I use my intuition as a compass and usually try people out, and that is hard to explain or teach because it’s something you just feel. I have also been hired once or twice in my life, so I don’t really know. But with the people I interview, or have interviewed, we either vibe or we don’t. Some people’s first impression is not great, but then there’s something about them that makes you trust them immediately, sometimes that inner compass fails and that’s ok too, but it’s great when it doesn’t and you find that one person who can read you and vice versa, because then you thrive and it works. It’s powerful.

What is your advice to making yourself stand out in your workplace?

Showing up on time and in shape; ready physically and mentally. Valuing what others do, respecting their time, their money, their business. Being honest and open even when it’s difficult and it doesn’t make you look good. Being invested in the job you are doing/applying for. Doing what you said you were going to, following up. It all comes back to honesty and empathy really. I find a lot of people in this business are so worried about trying to look cool, unbothered and in control all the time it’s just ridiculous. We are humans, that is not the way it works, we are vulnerable, we screw up and its fine because we learn from it. And although work is something tremendously personal and there’s no such thing as ‘not taking it personal’, we must learn to leave our egos out of it, or just tell them when to be quiet.

What are things you can do proactively boost your CV?

Keep it simple. On paper I think less is more. In person, sell yourself with a strong pitch.

Are there any tips you can give people entering the workforce?

Analyze the business you want to insert yourself into. Not just the industry but also the particular gallery, museum, studio or company you are interested in. Get involved as much as you can with it before applying. Fall in love with it first but be objective with its reality and what the job actually is and entails. Do not romanticize the position, and make sure you really want to be in it.

In your experience, what are things to do and things to avoid during an interview?

DO: Prepare yourself. Ask questions. Show/explain why the job is important to you, why you want it, why you’d be great at it. Also: be yourself. Don’t try to impress people with something you won’t be able to sustain/prove if hired. AVOID: Showing up late, being unprepared, talking a lot about personal stuff that’s irrelevant to the job, or pretending to be something you are not simply to impress. I also find small talk unnecessary, and bad-mouthing former employees and colleagues is a terrible idea, and unfortunately more common than one would want.

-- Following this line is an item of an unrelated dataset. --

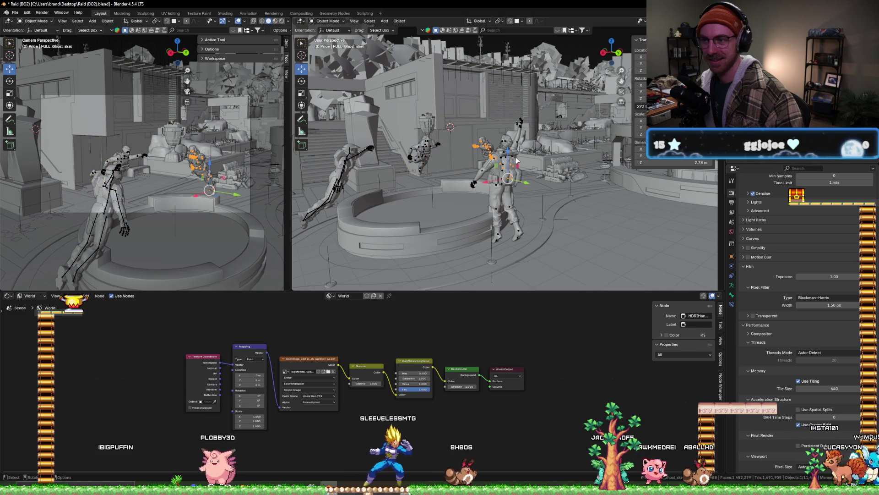
pyautogui.press('KP_Decimal')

Anything else about your experience in the art world that you would like to share?

Yes, a lot of it is not about art, but rather money, power, relations, and to be honest, a lot of boring administrative work. Think about what you actually want to do in the art world and why, keep your circle tight and small, and avoid the “enemy” or the “mean girl” narrative at all cost. It’s an easy and tempting trap, but it’s boring, infertile and very XX century. It’s 2020, we all need each other.

What is the best exhibition you have seen in the last year?

I go back to the performance program of the 2019 Venice Biennale a lot. It was curated by Delfina Foundation’s Aaron Cezar and it included artists like Zadie Xa (with whom I work), the amazing Boychild, Alex Baczynski-Jenkins, Paul Maheke, Nástio Mosquito, Florence Peake & Eve Stainton and the wonderful Victoria Sin. The selection felt urgent and very appropriate for the times, and it was in perfect harmony with things and ideas I had been thinking about a lot in relation to my own body, identity (mine and others), genders (mine and others), language as a tool but also a prison and a limit, and borders, among other things. It felt like a gift to me.

If you could own a work by 5 different artists, who would be in your collection?

I started answering this question and had to stop because it got very difficult. It’s impossible to answer, because it would be more than 5.